→ EXTRAIT DU TEXTE

========

Même dans le domaine de l’aide internationale le « privé » fait plus et mieux que le « public ». Mo Ibrahim, un entrepreneur devenu riche, fait plus pour sortir l’Afrique de la misère que la plupart des programmes d’aide de l’ONU.
Le lundi 29 oct 2007, LE SOLEIL - ANALYSE
«5 millions $? Je vivrais mieux, bien sûr!»
Gwynne Dyer, Journaliste indépendant*
Il y a quelque chose de très désarmant dans la franchise de l'ancien président du Mozambique, Joaquim Chissano. Quand un journaliste de la radio BBC lui a récemment appris qu'il était en lice pour le prix Mo Ibrahim, qui récompense la bonne gouvernance en Afrique, celui-ci a simplement répondu : «C'est un prix de combien? Cinq millions de dollars? Vous en êtes sûr?»
«Absolument, a repris le journaliste. Que feriez-vous avec une telle somme?» «Je vivrais mieux, bien sûr», a répondu Chissano. «Sans complexe.» Pas de baratin sur sa volonté d'en faire don aux enfants qui meurent de faim ou à des organisations caritatives.

========

→ RELEVÉS FOURNIS
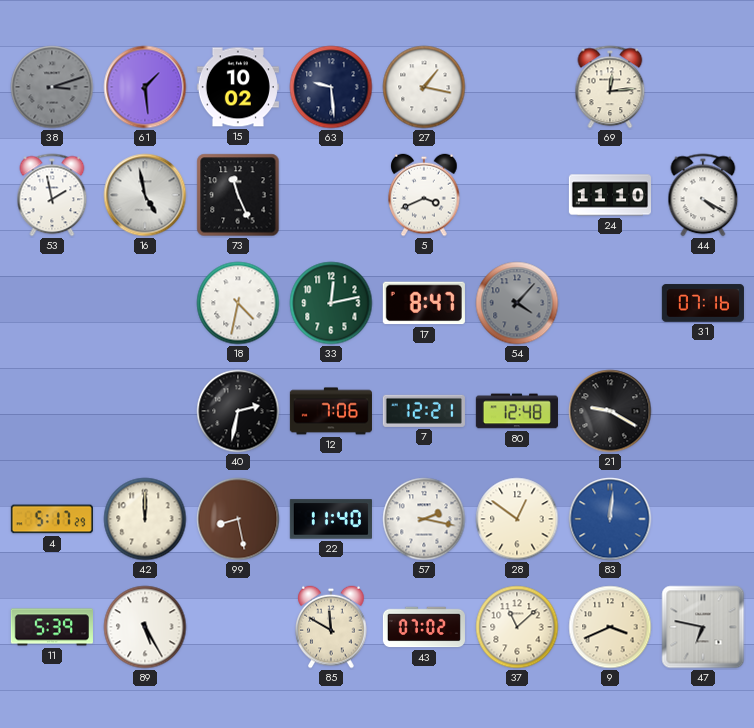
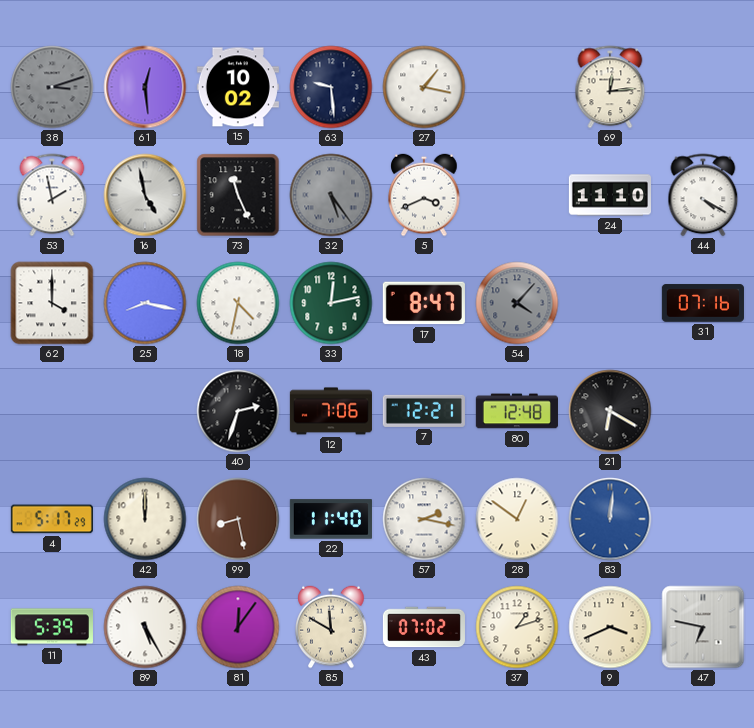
61: 1:29 -> 12:29
32: none -> 5:24
62: none -> 4:00
25: none -> 8:17
40: 2:32 -> 2:33
21: 9:20 -> 6:20
81: none -> 12:06
37: 11:08 -> 1:12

========

→ SÉRIE EXERCICES
1. Pouvez-vous redonner intégralement, sans la moindre modification, le texte sur le prix Mo Ibrahim ?
2. Pouvez-vous mettre à jour l'ensemble des relevés en remplaçant partout « none » par « vide », sans rien changer d'autre, puis les redonner en laissant de côté les images ?

→ CORRIGÉS PAR EXERCICE
1.
Même dans le domaine de l’aide internationale le « privé » fait plus et mieux que le « public ». Mo Ibrahim, un entrepreneur devenu riche, fait plus pour sortir l’Afrique de la misère que la plupart des programmes d’aide de l’ONU.
Le lundi 29 oct 2007, LE SOLEIL - ANALYSE
«5 millions $? Je vivrais mieux, bien sûr!»
Gwynne Dyer, Journaliste indépendant*
Il y a quelque chose de très désarmant dans la franchise de l'ancien président du Mozambique, Joaquim Chissano. Quand un journaliste de la radio BBC lui a récemment appris qu'il était en lice pour le prix Mo Ibrahim, qui récompense la bonne gouvernance en Afrique, celui-ci a simplement répondu : «C'est un prix de combien? Cinq millions de dollars? Vous en êtes sûr?»
«Absolument, a repris le journaliste. Que feriez-vous avec une telle somme?» «Je vivrais mieux, bien sûr», a répondu Chissano. «Sans complexe.» Pas de baratin sur sa volonté d'en faire don aux enfants qui meurent de faim ou à des organisations caritatives.

2.
61: 1:29 -> 12:29
32: vide -> 5:24
62: vide -> 4:00
25: vide -> 8:17
40: 2:32 -> 2:33
21: 9:20 -> 6:20
81: vide -> 12:06
37: 11:08 -> 1:12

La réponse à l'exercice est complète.